WORK ORDER: Starting with the line that contains "What is the highest" and going on through the end of the items, render each non-blank line as a row of a Markdown table with the columns Row and Line, numbering the rows in order. Leave the pictures out.

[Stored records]

---------------

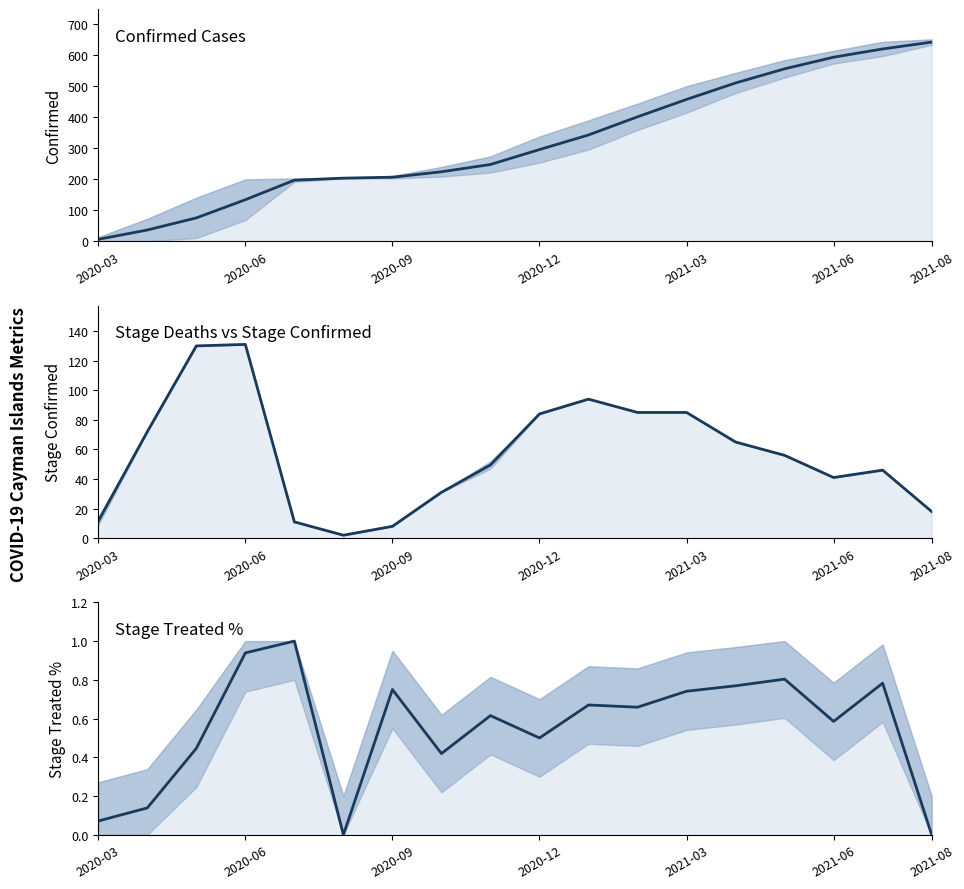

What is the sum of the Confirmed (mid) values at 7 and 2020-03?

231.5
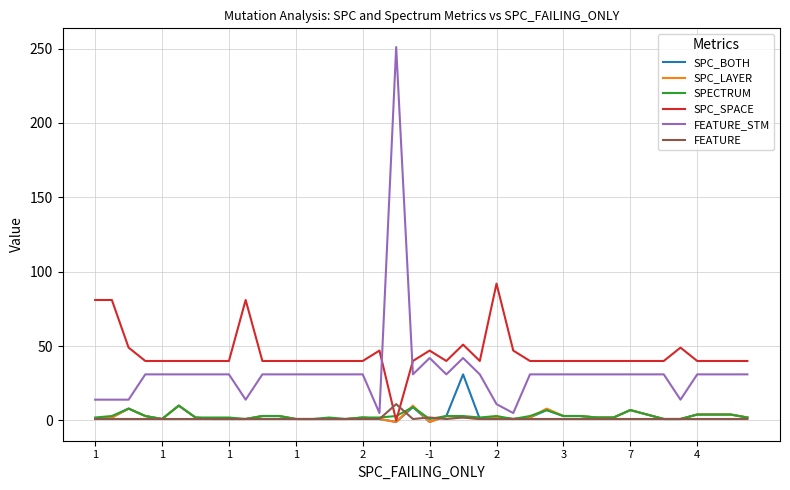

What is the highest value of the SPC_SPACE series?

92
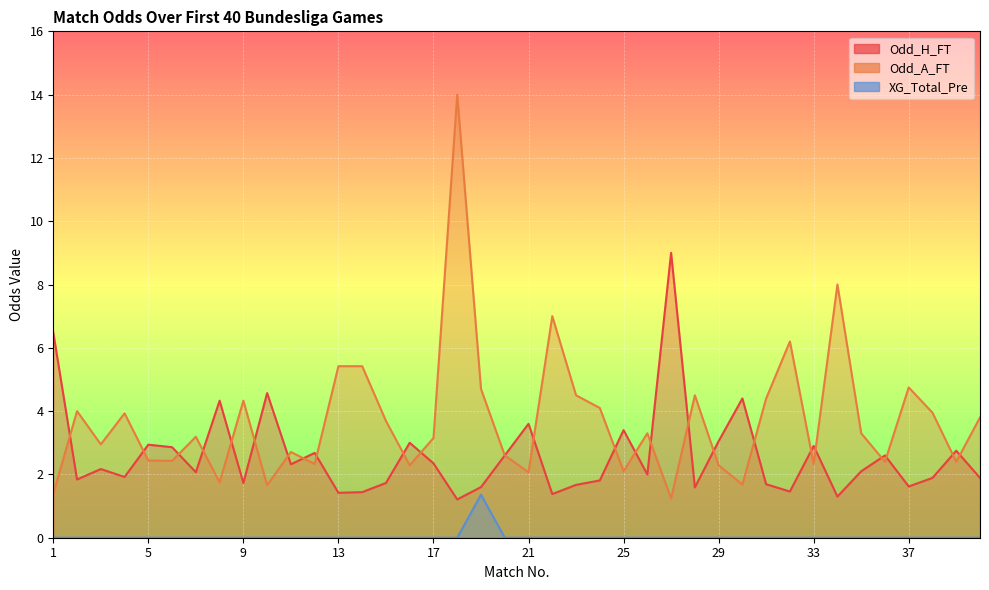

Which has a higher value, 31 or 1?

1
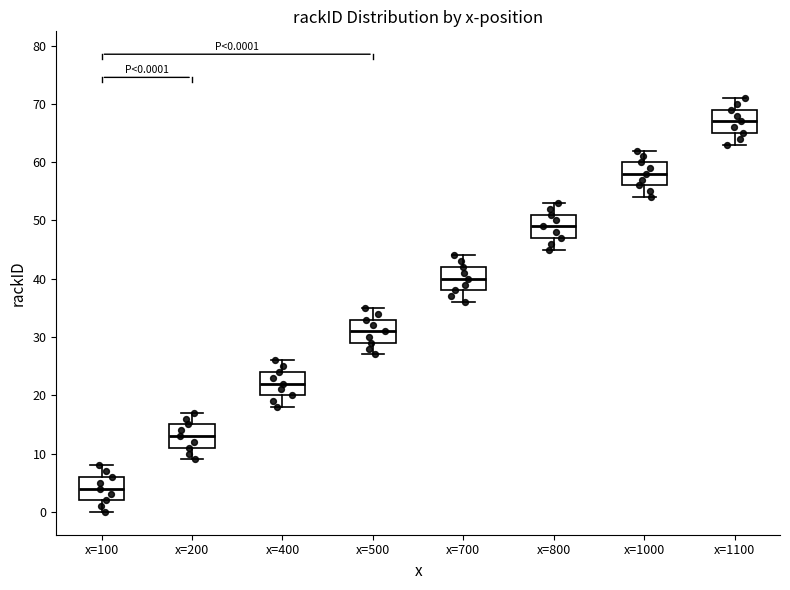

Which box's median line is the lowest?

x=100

---------------

REPLY:
| Row | Line |
|---|---|
| 1 | What is the highest value of the SPC_SPACE series? |
| 2 | 92 |
| 3 | Which has a higher value, 31 or 1? |
| 4 | 1 |
| 5 | Which box's median line is the lowest? |
| 6 | x=100 |